SUBSIDIARY COMPANIES AND JOINT VENTURES

The principal subsidiaries and joint ventures of the company are reflected in note 26.

The attributable interest of the company in the results of its consolidated subsidiaries and joint ventures for the year ended 31 December 2007 is as follows:

 2007 2006
In the aggregate amount of:   
   Net profit - (R million)565 421
   Net losses - (R million)12 45

DIRECTORATE

The unbundling and listing of Hulamin and the introduction of BEE equity participation in Tongaat Hulett and Hulamin, necessitated changes to the composition of the Tongaat Hulett board, as detailed in the corporate governance report. The composition of the Board, at 31 December 2007, is as follows: C M L Savage (Chairman), P H Staude (CEO), P M Baum, E le R Bradley, B G Dunlop, J John, J B Magwaza, M Mia, M H Munro, T H Nyasulu, C B Sibisi, R H J Stevens and J G Williams.

Directors retiring by rotation at the annual general meeting in accordance with article 61 of the articles of association are Messrs P M Baum, J B Magwaza and R H J Stevens. Mrs J John and Messrs C B Sibisi and J G Williams were appointed during the course of the last financial year and are required to retire and be re-elected at the annual general meeting in accordance with article 59 of the articles of association. These directors are all eligible and offer themselves for re-election. Details of each of these retiring directors are set out here.

DIRECTORS’ SHAREHOLDINGS

At 31 December 2007, the present directors of the company beneficially held a total of 276 484 ordinary shares equivalent to 0,27 percent in the company (2006 - 1 077 970 shares equivalent to one percent and which included directors who resigned from the Board following the corporate restructuring transactions and the change in the composition of the Board in 2007). They also held, in a non-beneficial capacity, a total of 24 647 ordinary shares equivalent to 0,02 percent in the company (2006 – 508 310 shares equivalent to 0,5 percent). Details of the directors' shareholdings and interests in the share incentive schemes are provided in notes 32 and 33. There has been no change in these holdings between 31 December 2007 and 21 February 2008.

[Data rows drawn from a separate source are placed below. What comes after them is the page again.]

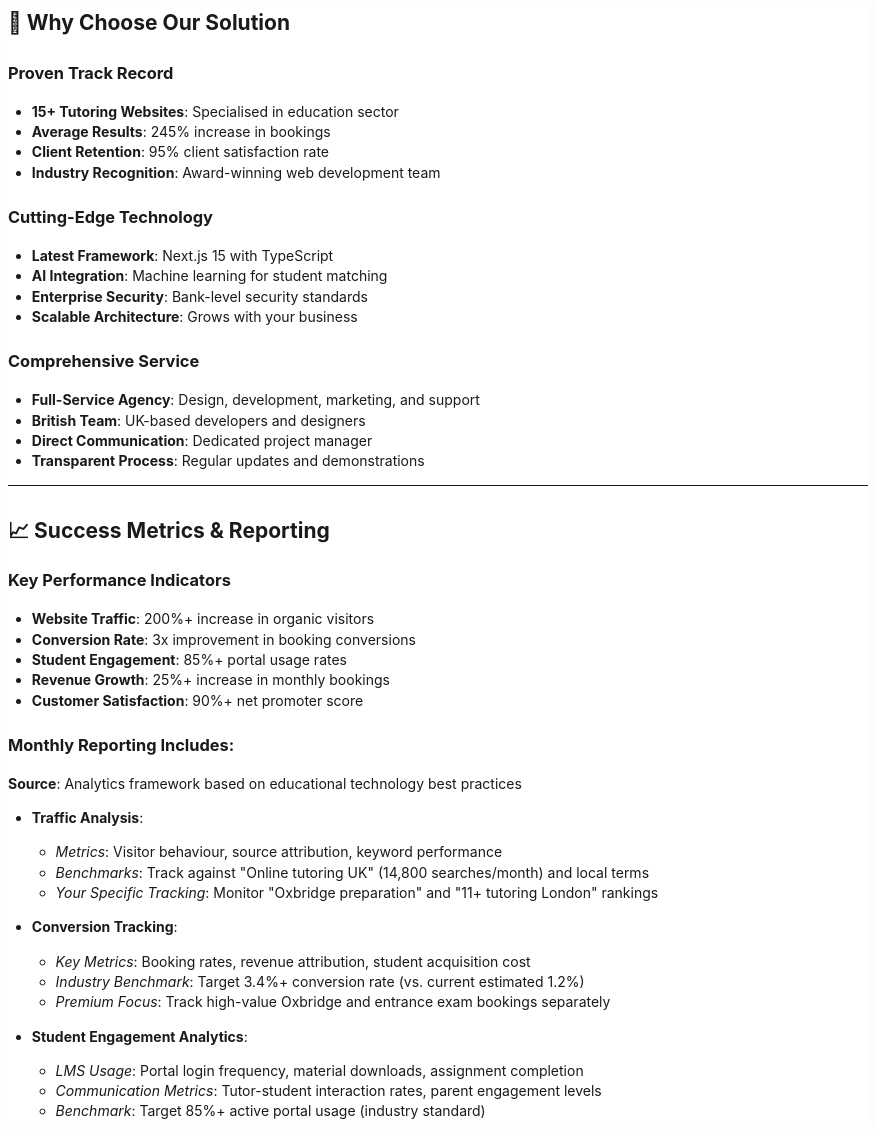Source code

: 
## 🎯 Why Choose Our Solution

### **Proven Track Record**
- **15+ Tutoring Websites**: Specialised in education sector
- **Average Results**: 245% increase in bookings
- **Client Retention**: 95% client satisfaction rate
- **Industry Recognition**: Award-winning web development team

### **Cutting-Edge Technology**
- **Latest Framework**: Next.js 15 with TypeScript
- **AI Integration**: Machine learning for student matching
- **Enterprise Security**: Bank-level security standards
- **Scalable Architecture**: Grows with your business

### **Comprehensive Service**
- **Full-Service Agency**: Design, development, marketing, and support
- **British Team**: UK-based developers and designers
- **Direct Communication**: Dedicated project manager
- **Transparent Process**: Regular updates and demonstrations

---

## 📈 Success Metrics & Reporting

### **Key Performance Indicators**
- **Website Traffic**: 200%+ increase in organic visitors
- **Conversion Rate**: 3x improvement in booking conversions
- **Student Engagement**: 85%+ portal usage rates
- **Revenue Growth**: 25%+ increase in monthly bookings
- **Customer Satisfaction**: 90%+ net promoter score

### **Monthly Reporting Includes:**

**Source**: Analytics framework based on educational technology best practices

- **Traffic Analysis**: 
  - *Metrics*: Visitor behaviour, source attribution, keyword performance
  - *Benchmarks*: Track against "Online tutoring UK" (14,800 searches/month) and local terms
  - *Your Specific Tracking*: Monitor "Oxbridge preparation" and "11+ tutoring London" rankings

- **Conversion Tracking**: 
  - *Key Metrics*: Booking rates, revenue attribution, student acquisition cost
  - *Industry Benchmark*: Target 3.4%+ conversion rate (vs. current estimated 1.2%)
  - *Premium Focus*: Track high-value Oxbridge and entrance exam bookings separately

- **Student Engagement Analytics**:
  - *LMS Usage*: Portal login frequency, material downloads, assignment completion
  - *Communication Metrics*: Tutor-student interaction rates, parent engagement levels
  - *Benchmark*: Target 85%+ active portal usage (industry standard)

AUDIT AND COMPLIANCE COMMITTEE

The Corporate Laws Amendment Act No 24 of 2006 (the Act) came into effect on 14 December 2007. The Tongaat Hulett Audit and Compliance Committee has considered the provisions of the Act and has taken the necessary steps to ensure compliance. The committee confirms that during 2007 it carried out its functions responsibly and in accordance with its terms of reference as detailed in the Corporate Governance section of the Annual Report. In addition, the committee is satisfied that the designated auditors of the company are independent of the company.

POST BALANCE SHEET EVENTS

There were no material events between the balance sheet date and the date of this report.